TASK REQUIREMENTS
Would you please copy all of the data exactly, skipping the images?

RECORDS PROVIDED

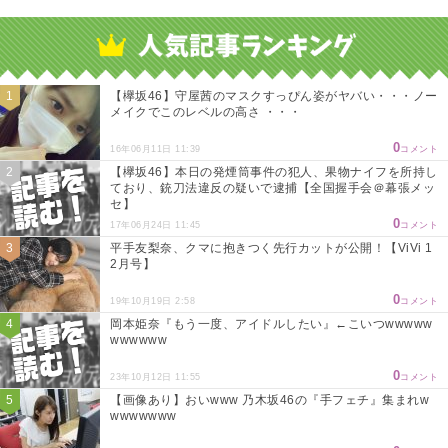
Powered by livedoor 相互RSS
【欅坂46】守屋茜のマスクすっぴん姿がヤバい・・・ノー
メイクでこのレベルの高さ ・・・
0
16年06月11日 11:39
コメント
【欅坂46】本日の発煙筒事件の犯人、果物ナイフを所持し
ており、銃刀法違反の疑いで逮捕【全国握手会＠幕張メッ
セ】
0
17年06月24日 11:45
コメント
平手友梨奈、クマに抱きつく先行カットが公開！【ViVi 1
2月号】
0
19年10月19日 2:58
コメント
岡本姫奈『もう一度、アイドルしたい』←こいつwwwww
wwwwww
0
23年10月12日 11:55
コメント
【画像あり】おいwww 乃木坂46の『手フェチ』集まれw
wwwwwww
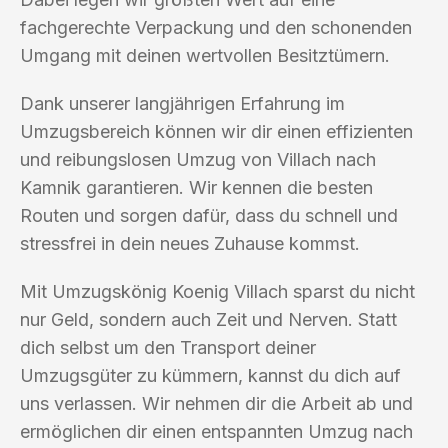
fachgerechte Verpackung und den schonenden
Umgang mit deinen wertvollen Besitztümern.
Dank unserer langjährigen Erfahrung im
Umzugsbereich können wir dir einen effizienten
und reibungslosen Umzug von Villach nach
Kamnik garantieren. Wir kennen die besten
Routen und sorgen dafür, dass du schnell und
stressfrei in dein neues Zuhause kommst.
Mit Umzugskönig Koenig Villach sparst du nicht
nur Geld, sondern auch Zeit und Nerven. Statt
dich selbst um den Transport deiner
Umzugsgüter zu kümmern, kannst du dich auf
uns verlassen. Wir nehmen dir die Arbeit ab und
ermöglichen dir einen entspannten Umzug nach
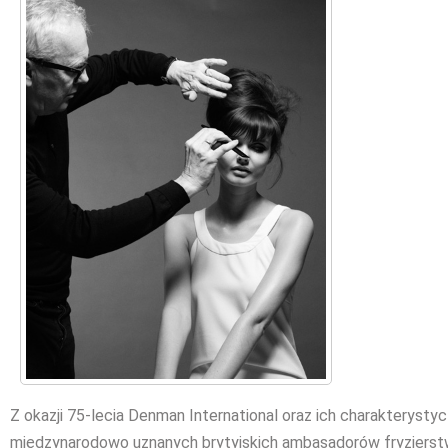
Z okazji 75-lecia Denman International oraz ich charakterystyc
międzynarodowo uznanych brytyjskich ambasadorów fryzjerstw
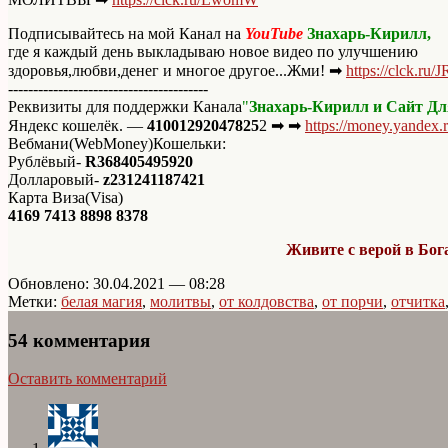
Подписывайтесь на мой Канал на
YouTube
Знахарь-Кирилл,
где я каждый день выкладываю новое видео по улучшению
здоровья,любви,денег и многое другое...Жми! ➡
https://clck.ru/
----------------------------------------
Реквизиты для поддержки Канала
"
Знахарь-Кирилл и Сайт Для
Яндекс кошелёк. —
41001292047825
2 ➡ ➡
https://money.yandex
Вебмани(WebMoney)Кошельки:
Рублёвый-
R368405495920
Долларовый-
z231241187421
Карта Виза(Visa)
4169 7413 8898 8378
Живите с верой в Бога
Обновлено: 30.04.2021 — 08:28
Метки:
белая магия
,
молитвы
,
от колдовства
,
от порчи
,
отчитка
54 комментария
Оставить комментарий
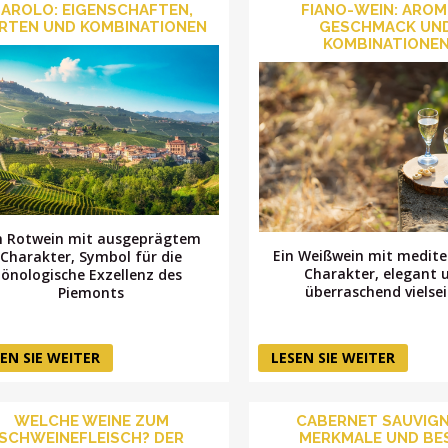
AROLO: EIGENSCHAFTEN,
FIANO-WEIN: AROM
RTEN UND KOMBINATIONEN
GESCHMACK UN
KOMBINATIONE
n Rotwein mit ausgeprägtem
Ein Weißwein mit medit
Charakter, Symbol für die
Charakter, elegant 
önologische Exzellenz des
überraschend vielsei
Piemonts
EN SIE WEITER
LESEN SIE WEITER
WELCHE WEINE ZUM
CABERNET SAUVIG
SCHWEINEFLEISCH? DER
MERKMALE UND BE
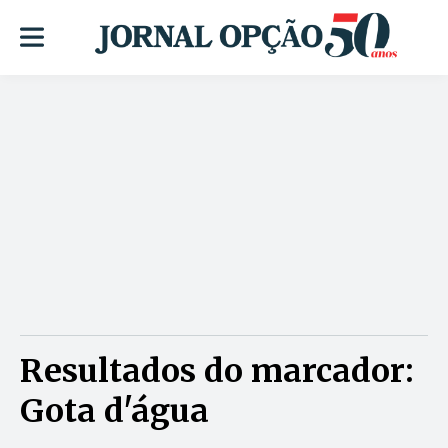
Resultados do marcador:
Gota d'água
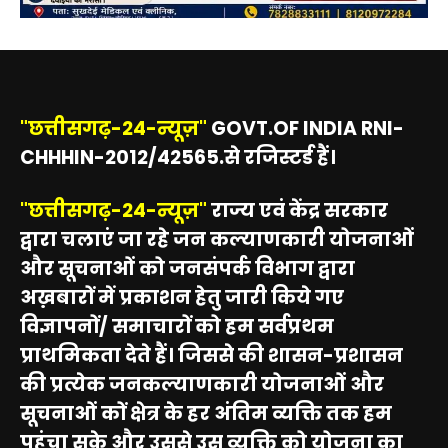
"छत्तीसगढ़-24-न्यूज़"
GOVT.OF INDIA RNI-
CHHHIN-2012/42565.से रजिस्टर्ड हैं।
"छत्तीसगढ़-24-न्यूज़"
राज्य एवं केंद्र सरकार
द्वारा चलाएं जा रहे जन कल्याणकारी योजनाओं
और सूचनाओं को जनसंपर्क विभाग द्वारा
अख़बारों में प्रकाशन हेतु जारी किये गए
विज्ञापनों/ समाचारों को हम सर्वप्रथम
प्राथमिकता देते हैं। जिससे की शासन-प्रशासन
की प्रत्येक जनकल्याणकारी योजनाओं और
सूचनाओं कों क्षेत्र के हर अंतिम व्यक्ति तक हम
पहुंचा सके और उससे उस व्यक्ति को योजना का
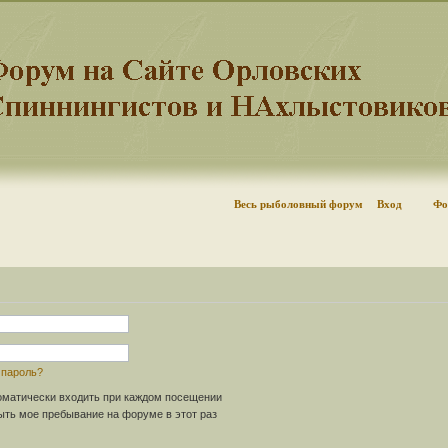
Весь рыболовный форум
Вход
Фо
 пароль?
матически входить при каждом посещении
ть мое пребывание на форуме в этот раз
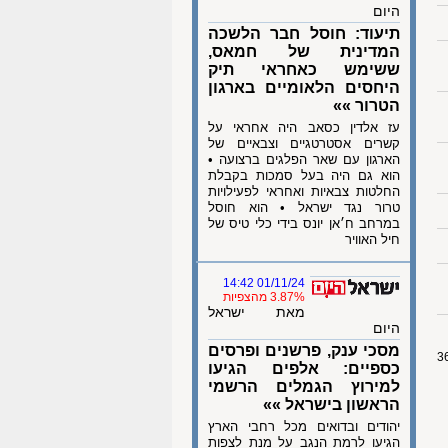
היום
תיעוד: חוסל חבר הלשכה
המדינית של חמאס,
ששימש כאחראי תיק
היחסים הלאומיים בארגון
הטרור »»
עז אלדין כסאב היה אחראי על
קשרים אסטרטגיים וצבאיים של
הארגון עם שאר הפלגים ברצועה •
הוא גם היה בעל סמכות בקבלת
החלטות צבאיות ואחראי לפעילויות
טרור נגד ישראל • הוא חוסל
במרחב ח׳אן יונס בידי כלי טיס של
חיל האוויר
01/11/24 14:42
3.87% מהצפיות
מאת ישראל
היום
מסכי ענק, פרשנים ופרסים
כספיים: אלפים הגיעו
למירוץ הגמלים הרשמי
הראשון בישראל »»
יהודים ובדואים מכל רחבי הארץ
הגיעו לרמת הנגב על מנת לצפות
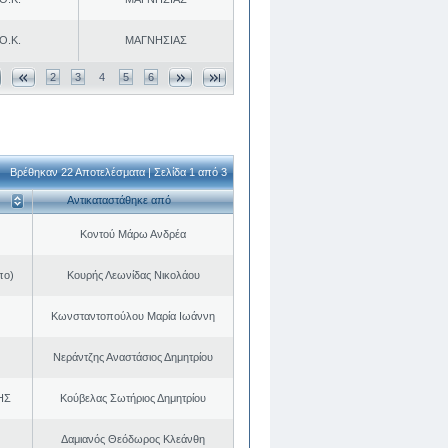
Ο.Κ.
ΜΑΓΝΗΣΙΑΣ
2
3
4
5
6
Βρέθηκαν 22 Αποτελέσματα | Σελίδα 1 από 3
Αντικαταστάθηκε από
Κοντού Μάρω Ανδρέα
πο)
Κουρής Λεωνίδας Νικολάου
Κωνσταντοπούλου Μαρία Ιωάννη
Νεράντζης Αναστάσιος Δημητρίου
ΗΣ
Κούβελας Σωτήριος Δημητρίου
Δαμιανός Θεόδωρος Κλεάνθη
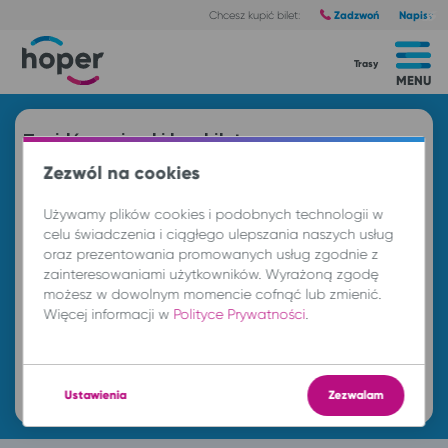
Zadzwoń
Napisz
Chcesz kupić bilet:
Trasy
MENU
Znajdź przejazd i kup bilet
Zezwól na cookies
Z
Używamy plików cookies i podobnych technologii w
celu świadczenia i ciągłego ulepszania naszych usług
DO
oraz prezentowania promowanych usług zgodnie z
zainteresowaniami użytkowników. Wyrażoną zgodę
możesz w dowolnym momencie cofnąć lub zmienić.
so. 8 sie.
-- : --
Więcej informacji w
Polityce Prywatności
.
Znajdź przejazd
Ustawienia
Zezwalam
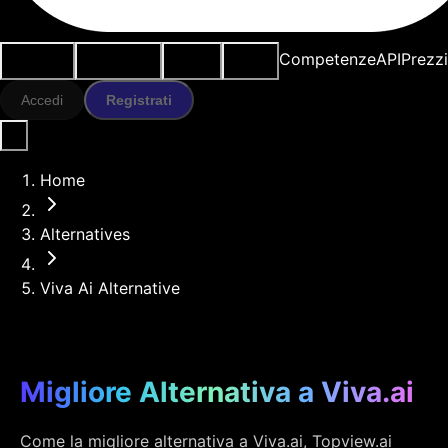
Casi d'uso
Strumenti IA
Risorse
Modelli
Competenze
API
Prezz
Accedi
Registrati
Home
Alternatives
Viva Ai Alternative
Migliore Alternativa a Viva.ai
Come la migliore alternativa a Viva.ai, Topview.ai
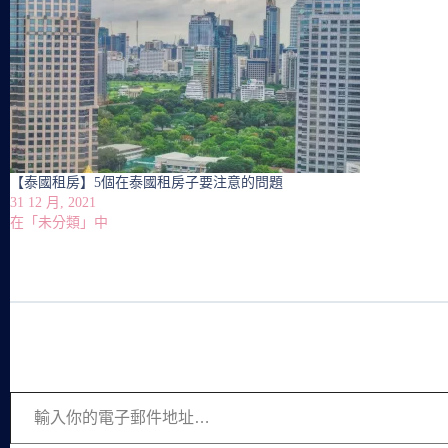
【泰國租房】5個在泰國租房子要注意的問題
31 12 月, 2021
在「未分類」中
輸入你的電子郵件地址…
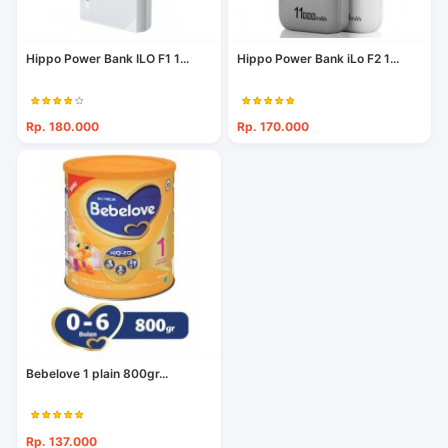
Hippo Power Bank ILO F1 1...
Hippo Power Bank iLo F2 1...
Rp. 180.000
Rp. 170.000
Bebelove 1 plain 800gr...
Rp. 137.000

SOLUTION BELOW
Powered by livedoor 相互RSS
【欅坂46】守屋茜のマスクすっぴん姿がヤバい・・・ノー
メイクでこのレベルの高さ ・・・
0
16年06月11日 11:39
コメント
【欅坂46】本日の発煙筒事件の犯人、果物ナイフを所持し
ており、銃刀法違反の疑いで逮捕【全国握手会＠幕張メッ
セ】
0
17年06月24日 11:45
コメント
平手友梨奈、クマに抱きつく先行カットが公開！【ViVi 1
2月号】
0
19年10月19日 2:58
コメント
岡本姫奈『もう一度、アイドルしたい』←こいつwwwww
wwwwww
0
23年10月12日 11:55
コメント
【画像あり】おいwww 乃木坂46の『手フェチ』集まれw
wwwwwww
fachgerechte Verpackung und den schonenden
Umgang mit deinen wertvollen Besitztümern.
Dank unserer langjährigen Erfahrung im
Umzugsbereich können wir dir einen effizienten
und reibungslosen Umzug von Villach nach
Kamnik garantieren. Wir kennen die besten
Routen und sorgen dafür, dass du schnell und
stressfrei in dein neues Zuhause kommst.
Mit Umzugskönig Koenig Villach sparst du nicht
nur Geld, sondern auch Zeit und Nerven. Statt
dich selbst um den Transport deiner
Umzugsgüter zu kümmern, kannst du dich auf
uns verlassen. Wir nehmen dir die Arbeit ab und
ermöglichen dir einen entspannten Umzug nach
Z okazji 75-lecia Denman International oraz ich charakterystyc
międzynarodowo uznanych brytyjskich ambasadorów fryzjerstw
Подписывайтесь на мой Канал на
YouTube
Знахарь-Кирилл,
где я каждый день выкладываю новое видео по улучшению
здоровья,любви,денег и многое другое...Жми! ➡
https://clck.ru/
----------------------------------------
Реквизиты для поддержки Канала
"
Знахарь-Кирилл и Сайт Для
Яндекс кошелёк. —
41001292047825
2 ➡ ➡
https://money.yandex
Вебмани(WebMoney)Кошельки:
Рублёвый-
R368405495920
Долларовый-
z231241187421
Карта Виза(Visa)
4169 7413 8898 8378
Живите с верой в Бога
Обновлено: 30.04.2021 — 08:28
Метки:
белая магия
,
молитвы
,
от колдовства
,
от порчи
,
отчитка
54 комментария
Оставить комментарий
AROLO: EIGENSCHAFTEN,
FIANO-WEIN: AROM
RTEN UND KOMBINATIONEN
GESCHMACK UN
KOMBINATIONE
n Rotwein mit ausgeprägtem
Ein Weißwein mit medit
Charakter, Symbol für die
Charakter, elegant 
önologische Exzellenz des
überraschend vielsei
Piemonts
EN SIE WEITER
LESEN SIE WEITER
WELCHE WEINE ZUM
CABERNET SAUVIG
SCHWEINEFLEISCH? DER
MERKMALE UND BE
Resultados do marcador:
Gota d'água
"छत्तीसगढ़-24-न्यूज़"
GOVT.OF INDIA RNI-
CHHHIN-2012/42565.से रजिस्टर्ड हैं।
"छत्तीसगढ़-24-न्यूज़"
राज्य एवं केंद्र सरकार
द्वारा चलाएं जा रहे जन कल्याणकारी योजनाओं
और सूचनाओं को जनसंपर्क विभाग द्वारा
अख़बारों में प्रकाशन हेतु जारी किये गए
विज्ञापनों/ समाचारों को हम सर्वप्रथम
प्राथमिकता देते हैं। जिससे की शासन-प्रशासन
की प्रत्येक जनकल्याणकारी योजनाओं और
सूचनाओं कों क्षेत्र के हर अंतिम व्यक्ति तक हम
पहुंचा सके और उससे उस व्यक्ति को योजना का
Весь рыболовный форум
Вход
Фо
 пароль?
матически входить при каждом посещении
ть мое пребывание на форуме в этот раз
היום
תיעוד: חוסל חבר הלשכה
המדינית של חמאס,
ששימש כאחראי תיק
היחסים הלאומיים בארגון
הטרור »»
עז אלדין כסאב היה אחראי על
קשרים אסטרטגיים וצבאיים של
הארגון עם שאר הפלגים ברצועה •
הוא גם היה בעל סמכות בקבלת
החלטות צבאיות ואחראי לפעילויות
טרור נגד ישראל • הוא חוסל
במרחב ח׳אן יונס בידי כלי טיס של
חיל האוויר
01/11/24 14:42
3.87% מהצפיות
מאת ישראל
היום
מסכי ענק, פרשנים ופרסים
כספיים: אלפים הגיעו
למירוץ הגמלים הרשמי
הראשון בישראל »»
יהודים ובדואים מכל רחבי הארץ
הגיעו לרמת הנגב על מנת לצפות
Ο.Κ.
ΜΑΓΝΗΣΙΑΣ
2
3
4
5
6
Βρέθηκαν 22 Αποτελέσματα | Σελίδα 1 από 3
Αντικαταστάθηκε από
Κοντού Μάρω Ανδρέα
πο)
Κουρής Λεωνίδας Νικολάου
Κωνσταντοπούλου Μαρία Ιωάννη
Νεράντζης Αναστάσιος Δημητρίου
ΗΣ
Κούβελας Σωτήριος Δημητρίου
Δαμιανός Θεόδωρος Κλεάνθη
Zadzwoń
Napisz
Chcesz kupić bilet:
Trasy
MENU
Znajdź przejazd i kup bilet
Zezwól na cookies
Z
Używamy plików cookies i podobnych technologii w
celu świadczenia i ciągłego ulepszania naszych usług
DO
oraz prezentowania promowanych usług zgodnie z
zainteresowaniami użytkowników. Wyrażoną zgodę
możesz w dowolnym momencie cofnąć lub zmienić.
so. 8 sie.
-- : --
Więcej informacji w
Polityce Prywatności
.
Znajdź przejazd
Ustawienia
Zezwalam
Casi d'uso
Strumenti IA
Risorse
Modelli
Competenze
API
Prezz
Accedi
Registrati
Home
Alternatives
Viva Ai Alternative
Migliore Alternativa a Viva.ai
Come la migliore alternativa a Viva.ai, Topview.ai
【泰國租房】5個在泰國租房子要注意的問題
31 12 月, 2021
在「未分類」中
輸入你的電子郵件地址…
Hippo Power Bank ILO F1 1...
Hippo Power Bank iLo F2 1...
Rp. 180.000
Rp. 170.000
Bebelove 1 plain 800gr...
Rp. 137.000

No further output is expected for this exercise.